- **Given information**
○ ○ ○

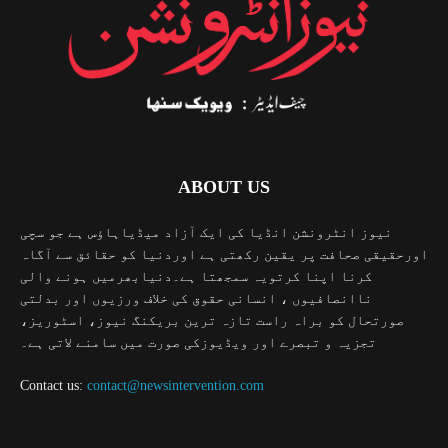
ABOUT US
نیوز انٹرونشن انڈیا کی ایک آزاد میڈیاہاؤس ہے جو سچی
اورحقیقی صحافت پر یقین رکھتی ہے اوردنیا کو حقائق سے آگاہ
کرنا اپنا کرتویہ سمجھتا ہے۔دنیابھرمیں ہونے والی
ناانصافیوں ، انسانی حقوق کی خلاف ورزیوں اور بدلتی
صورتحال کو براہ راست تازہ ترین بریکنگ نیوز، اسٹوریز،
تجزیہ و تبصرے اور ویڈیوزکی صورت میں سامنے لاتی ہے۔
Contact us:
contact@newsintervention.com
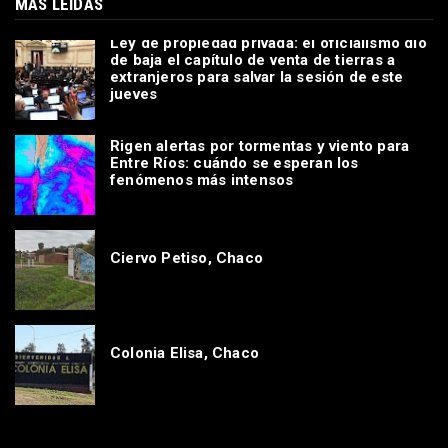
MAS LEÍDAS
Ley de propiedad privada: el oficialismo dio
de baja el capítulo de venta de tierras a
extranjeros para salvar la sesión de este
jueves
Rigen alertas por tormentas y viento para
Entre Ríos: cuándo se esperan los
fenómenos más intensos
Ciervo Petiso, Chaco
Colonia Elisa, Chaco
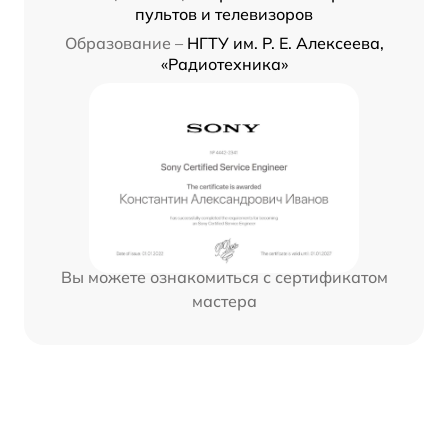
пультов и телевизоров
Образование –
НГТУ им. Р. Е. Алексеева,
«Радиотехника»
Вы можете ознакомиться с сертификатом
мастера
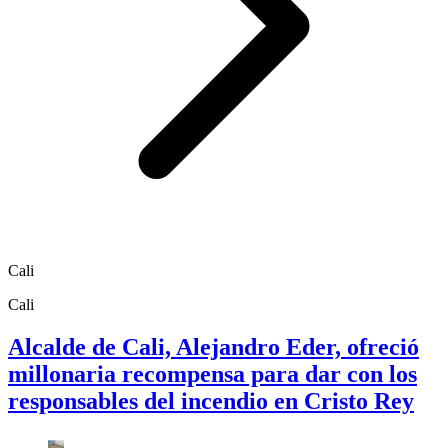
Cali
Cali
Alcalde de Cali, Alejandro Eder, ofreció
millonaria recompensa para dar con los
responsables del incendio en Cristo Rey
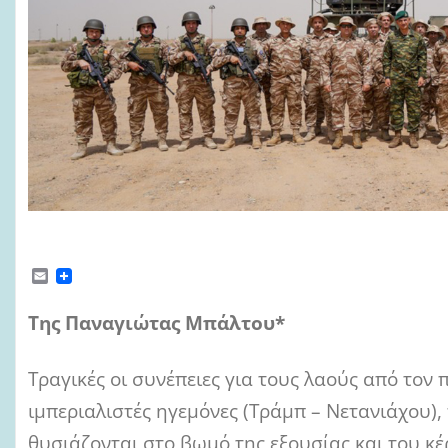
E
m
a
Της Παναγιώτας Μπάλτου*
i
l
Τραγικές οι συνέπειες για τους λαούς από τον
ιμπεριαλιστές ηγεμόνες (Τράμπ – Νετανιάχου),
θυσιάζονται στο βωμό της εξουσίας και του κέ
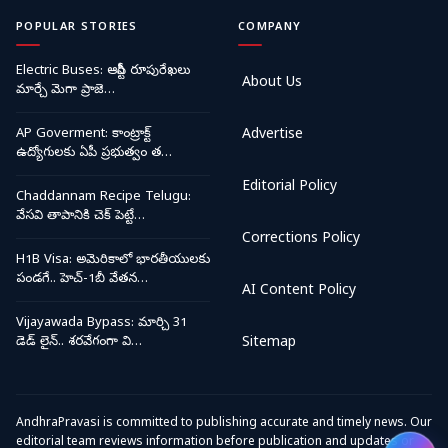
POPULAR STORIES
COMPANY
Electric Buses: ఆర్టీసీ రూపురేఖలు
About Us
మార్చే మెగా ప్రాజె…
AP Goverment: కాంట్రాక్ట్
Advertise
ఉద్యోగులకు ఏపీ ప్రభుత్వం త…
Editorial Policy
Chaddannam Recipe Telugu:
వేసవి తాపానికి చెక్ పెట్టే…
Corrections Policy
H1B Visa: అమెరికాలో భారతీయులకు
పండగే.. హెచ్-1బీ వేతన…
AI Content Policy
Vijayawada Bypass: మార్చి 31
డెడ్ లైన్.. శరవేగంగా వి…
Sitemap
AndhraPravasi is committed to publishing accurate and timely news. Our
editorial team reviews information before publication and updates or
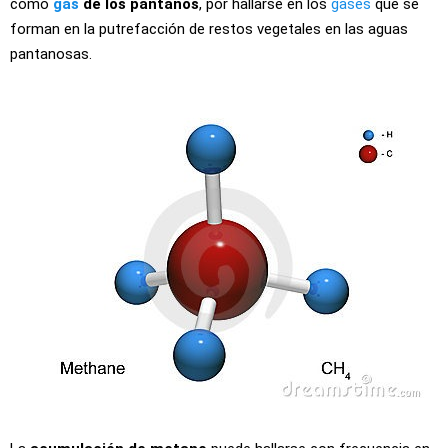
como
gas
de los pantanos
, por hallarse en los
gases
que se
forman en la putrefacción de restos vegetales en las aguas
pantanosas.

○ ○ ○

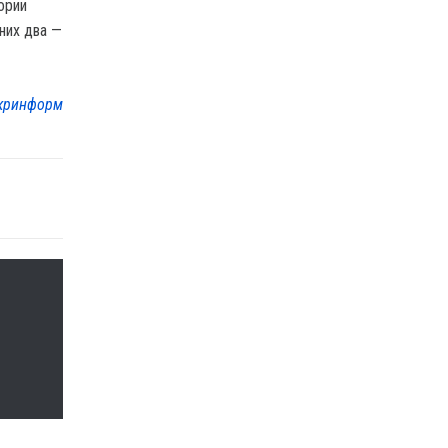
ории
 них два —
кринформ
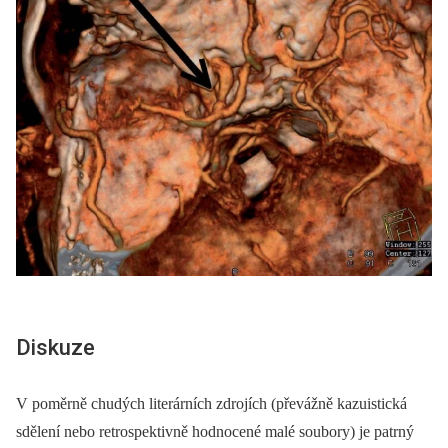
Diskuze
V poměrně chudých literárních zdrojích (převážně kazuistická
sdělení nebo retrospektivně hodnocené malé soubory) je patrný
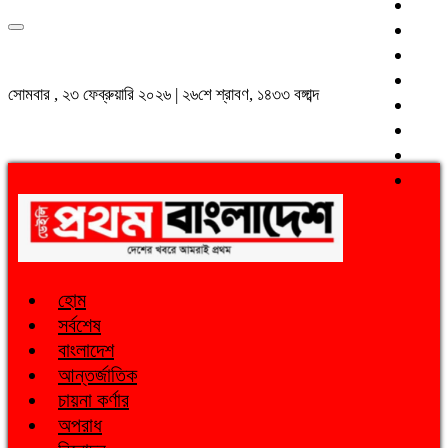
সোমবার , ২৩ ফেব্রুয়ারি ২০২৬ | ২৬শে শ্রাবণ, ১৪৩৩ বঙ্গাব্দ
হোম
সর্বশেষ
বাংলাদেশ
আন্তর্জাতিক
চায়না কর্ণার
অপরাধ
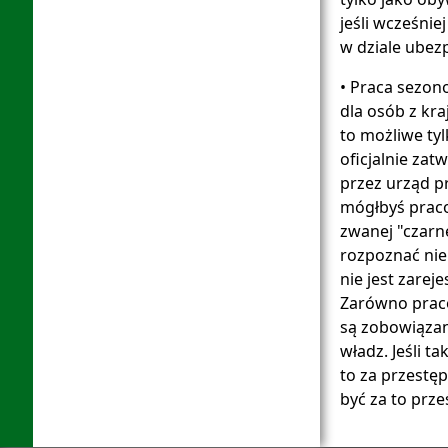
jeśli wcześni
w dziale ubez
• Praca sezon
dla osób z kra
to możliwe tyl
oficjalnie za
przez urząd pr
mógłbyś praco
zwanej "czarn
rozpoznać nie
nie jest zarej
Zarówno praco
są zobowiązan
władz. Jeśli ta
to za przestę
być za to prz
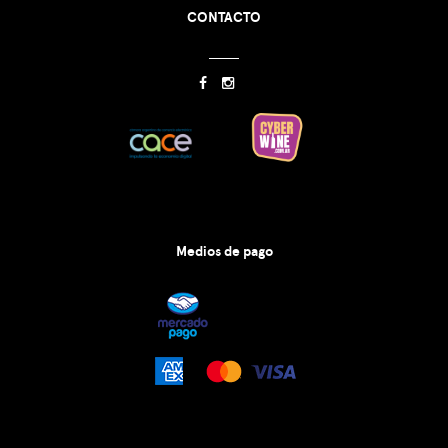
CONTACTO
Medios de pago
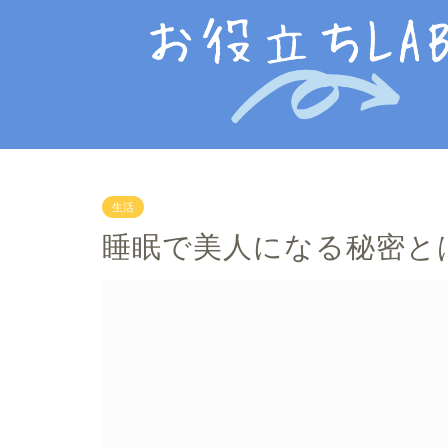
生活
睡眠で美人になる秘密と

○ ○ ○

- **Work to complete**
In the records above, find the line with "AndhraPravasi is committed" and the line with "pantanosas.". Write out exactly those lines and every one between, with no pictures and no other lines.

- **Result of the exercise**
AndhraPravasi is committed to publishing accurate and timely news. Our
editorial team reviews information before publication and updates or
como
gas
de los pantanos
, por hallarse en los
gases
que se
forman en la putrefacción de restos vegetales en las aguas
pantanosas.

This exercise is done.